The task | Report every line in the rows below that contains the word "value", copying each such line in full.

Stored data |
::::
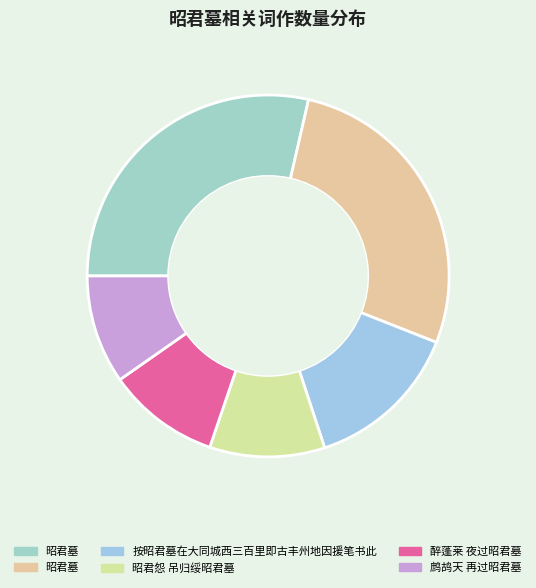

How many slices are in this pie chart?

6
::::
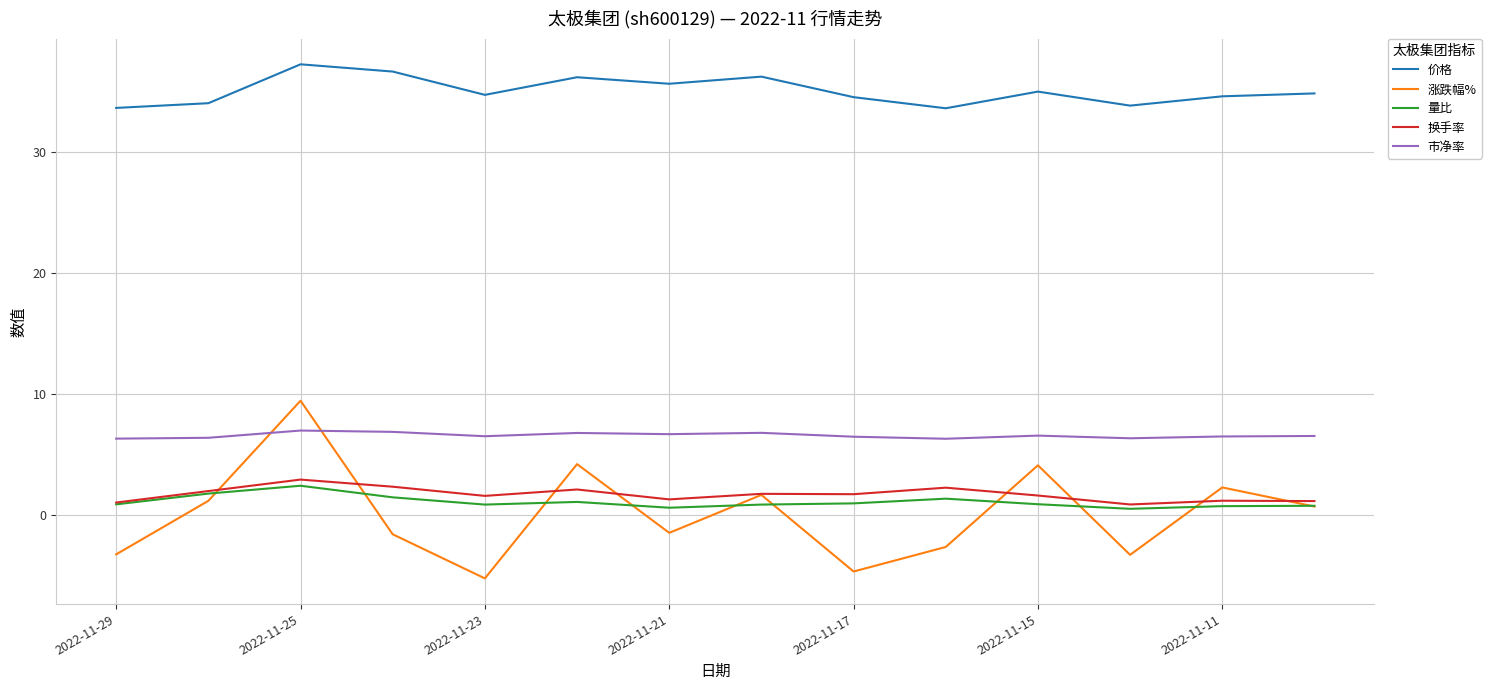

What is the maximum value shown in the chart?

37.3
::::
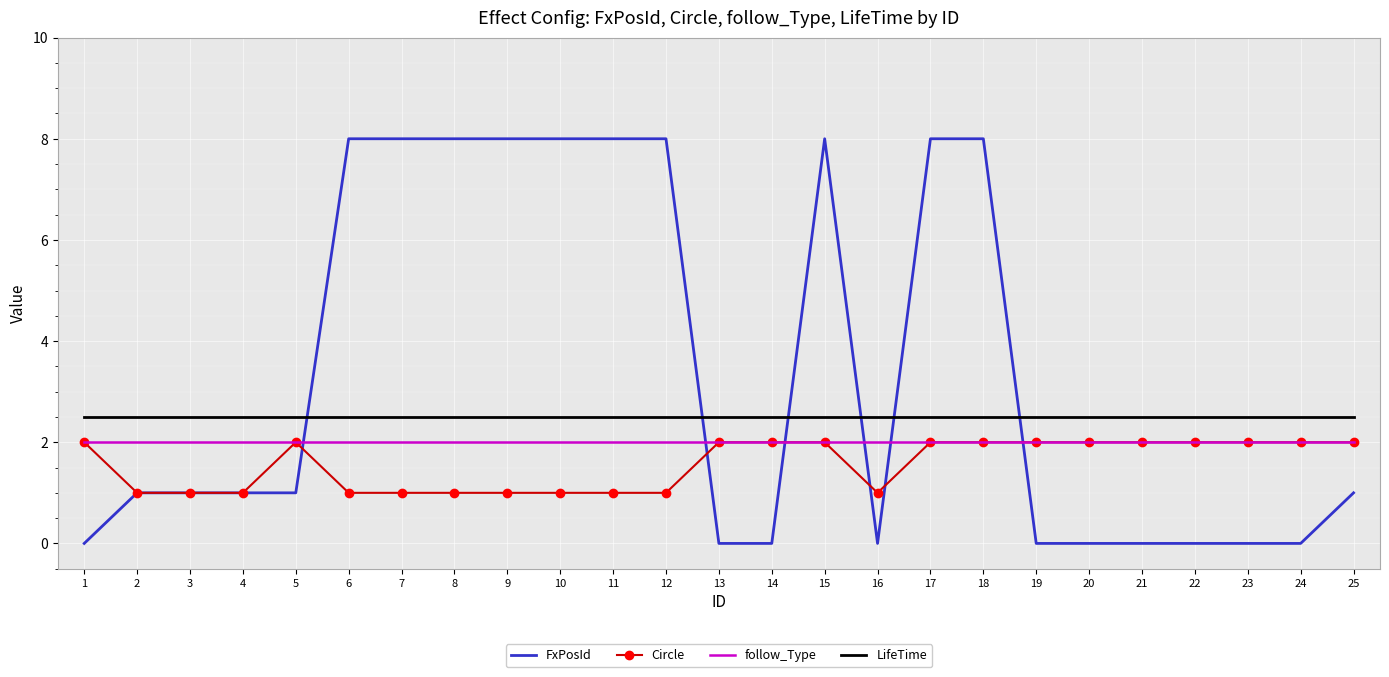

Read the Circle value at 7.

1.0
::::
Response to this task |
What is the maximum value shown in the chart?
Read the Circle value at 7.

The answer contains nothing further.